I’ve been thinking back to that college freshman I was 26 years ago. That girl knew exactly what she wanted to do with her life…..well, she thought she did. I was determined to be Clarice Starling from The Silence of the Lambs. I was going to be a pistol-packing, strong, daring FBI agent for the Behavioral Analysis Unit, or in today’s terms, the people from Criminal Minds. I had no doubt that one day I would be catching serial killers and interviewing them from Death Row. Even as a young child I had a macabre fascination with criminals and crime. I read true crime books in elementary school, did reports on serial killers, gave speeches against Capital Punishment, and did my Senior English Paper on Jack the Ripper. Yeah, I was that girl.

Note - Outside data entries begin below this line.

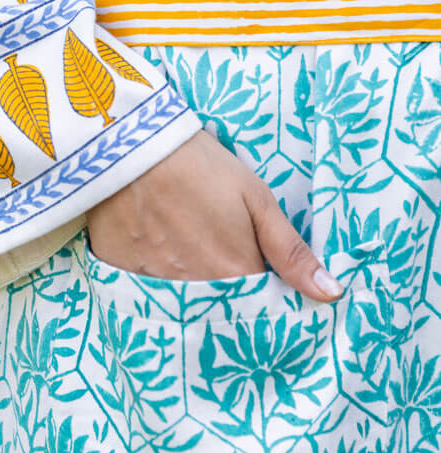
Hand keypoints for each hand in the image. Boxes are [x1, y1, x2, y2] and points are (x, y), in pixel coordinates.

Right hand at [86, 128, 343, 301]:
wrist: (134, 143)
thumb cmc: (202, 165)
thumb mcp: (255, 198)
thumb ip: (290, 251)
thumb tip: (331, 294)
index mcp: (234, 273)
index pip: (258, 306)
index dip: (261, 293)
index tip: (260, 278)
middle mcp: (195, 287)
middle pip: (218, 309)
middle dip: (225, 298)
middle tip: (217, 259)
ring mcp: (154, 282)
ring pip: (180, 301)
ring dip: (189, 288)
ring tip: (186, 253)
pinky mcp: (121, 270)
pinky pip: (142, 289)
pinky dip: (151, 276)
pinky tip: (153, 249)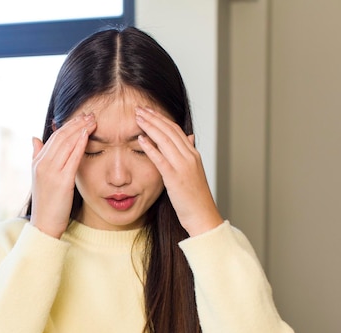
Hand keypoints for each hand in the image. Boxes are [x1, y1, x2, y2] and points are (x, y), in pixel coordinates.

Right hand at [30, 114, 95, 238]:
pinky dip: (79, 144)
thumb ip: (37, 156)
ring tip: (92, 120)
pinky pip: (72, 158)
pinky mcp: (61, 181)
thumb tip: (35, 138)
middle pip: (61, 136)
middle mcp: (42, 164)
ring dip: (80, 129)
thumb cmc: (46, 203)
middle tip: (91, 114)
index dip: (69, 125)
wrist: (43, 225)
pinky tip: (87, 135)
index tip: (82, 118)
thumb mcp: (39, 177)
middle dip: (76, 123)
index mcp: (37, 162)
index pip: (54, 136)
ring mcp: (51, 172)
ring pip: (66, 143)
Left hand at [135, 108, 222, 235]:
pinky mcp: (175, 177)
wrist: (203, 216)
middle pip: (169, 131)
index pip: (175, 130)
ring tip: (137, 117)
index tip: (148, 111)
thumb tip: (189, 137)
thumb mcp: (193, 172)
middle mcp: (189, 156)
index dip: (161, 118)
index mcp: (193, 154)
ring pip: (165, 140)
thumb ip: (188, 154)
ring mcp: (183, 166)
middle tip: (139, 108)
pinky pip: (161, 159)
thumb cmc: (195, 198)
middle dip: (153, 117)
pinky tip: (140, 139)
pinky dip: (150, 147)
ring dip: (150, 127)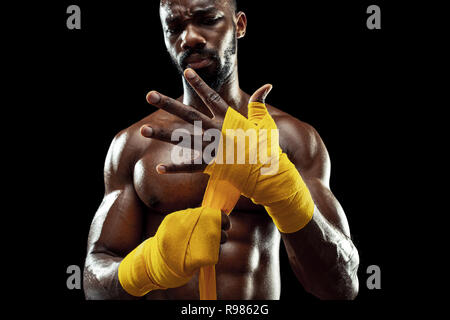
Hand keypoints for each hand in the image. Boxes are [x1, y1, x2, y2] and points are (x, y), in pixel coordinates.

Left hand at [141, 68, 271, 173]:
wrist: (267, 171)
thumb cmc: (266, 146)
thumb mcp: (264, 122)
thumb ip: (259, 104)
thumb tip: (267, 85)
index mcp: (229, 119)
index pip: (211, 97)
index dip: (199, 84)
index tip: (185, 71)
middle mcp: (216, 130)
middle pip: (187, 114)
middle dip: (168, 103)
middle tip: (149, 95)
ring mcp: (211, 147)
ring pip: (182, 139)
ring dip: (162, 134)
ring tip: (143, 129)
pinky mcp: (211, 165)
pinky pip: (189, 167)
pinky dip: (175, 168)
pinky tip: (159, 167)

So, as I stepped into the halls of my college in New Jersey, I had no doubts or hesitations. I majored in Criminal Justice and Psychology and knew exactly what my career path was. I didn’t want a family, no husband or children, so no ties to hold me back as I worked my way up in the FBI. But, something happened that year. Fear took over. As I started delving deeper into the FBI requirements, I questioned my own physical and mental strength. Then, I went to visit a prison and spoke to the psychologist there, he laid it out on the line for me. “You’ll be one of the only women they will see during their sentences.” “There’s a high risk you will be assaulted.”  He went on and on and pulled no punches. Suddenly the life and career I wanted seemed so scary. (Yeah, I should have thought of that earlier, right?) I finished out that year. Then, I quit. I quit because of fear and self-doubt.

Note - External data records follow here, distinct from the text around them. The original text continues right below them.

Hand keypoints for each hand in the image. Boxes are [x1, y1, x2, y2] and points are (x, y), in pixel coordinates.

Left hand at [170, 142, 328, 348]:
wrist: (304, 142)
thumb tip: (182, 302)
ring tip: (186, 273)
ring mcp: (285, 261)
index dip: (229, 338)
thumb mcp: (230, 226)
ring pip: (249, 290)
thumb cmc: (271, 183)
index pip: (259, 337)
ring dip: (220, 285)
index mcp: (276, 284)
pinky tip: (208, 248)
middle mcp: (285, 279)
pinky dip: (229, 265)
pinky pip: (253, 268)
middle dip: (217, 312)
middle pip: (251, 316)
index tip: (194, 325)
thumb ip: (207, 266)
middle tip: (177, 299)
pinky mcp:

From there, I transferred to another school closer to home and declared Journalism as my major. English and writing was always my second choice, since I had been writing since I was a child and was always told I excelled at it. But, no…English was too safe. But when I decided against being the next FBI super agent, I fell back to what I knew. I fell back to the safe place of Journalism. I loved it. I had written for the paper freshman year and was on staff of the newspaper my sophomore year. Editing and writing were a safe place for me. And they were therapeutic. And I was good at it and no one was going to shoot me—well, some editors I wasn’t so sure of!

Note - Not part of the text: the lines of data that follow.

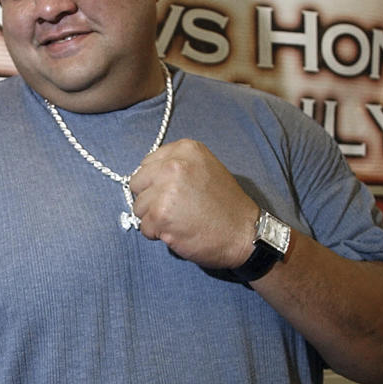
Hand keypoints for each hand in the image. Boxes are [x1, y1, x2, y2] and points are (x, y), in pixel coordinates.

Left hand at [130, 139, 258, 268]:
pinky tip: (178, 231)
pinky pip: (144, 227)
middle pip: (137, 183)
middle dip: (150, 199)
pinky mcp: (161, 215)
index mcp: (184, 149)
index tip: (172, 192)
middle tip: (173, 209)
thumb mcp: (205, 168)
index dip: (155, 182)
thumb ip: (176, 165)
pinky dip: (157, 233)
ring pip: (138, 207)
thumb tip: (146, 175)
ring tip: (179, 220)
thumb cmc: (225, 204)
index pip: (146, 164)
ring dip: (153, 218)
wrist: (245, 234)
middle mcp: (173, 165)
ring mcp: (165, 190)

Every job I’ve had since graduating has involved some form of writing: Marketing, editing, managing a publishing company’s editorial division, being an executive assistant, advising two student newspapers, serving as Poet Laureate. Part of every job has been writing. But recently I’ve been doubting my career choices. Am I a writer? Am I a journalist? Am I crazy? Short answer: I’m having a mid-life crisis. Yes, instead of buying a fancy car of my dreams (which I did two years ago anyway), I’m doubting who I am and where I want to be.

Honestly, I have no idea what exactly I want to do. I had my dream job and I wasn’t happy. So, what exactly should I do with the rest of my life? What am I good at? What makes me happy? I hope you’ll stay tuned as I try to answer those questions. I’m not who I was at 18 or even who I was in my 20’s when I graduated college. I’ve grown. I’ve adapted. I’ve changed….a lot. So, I ask myself, “What do you want to be when you grow up?”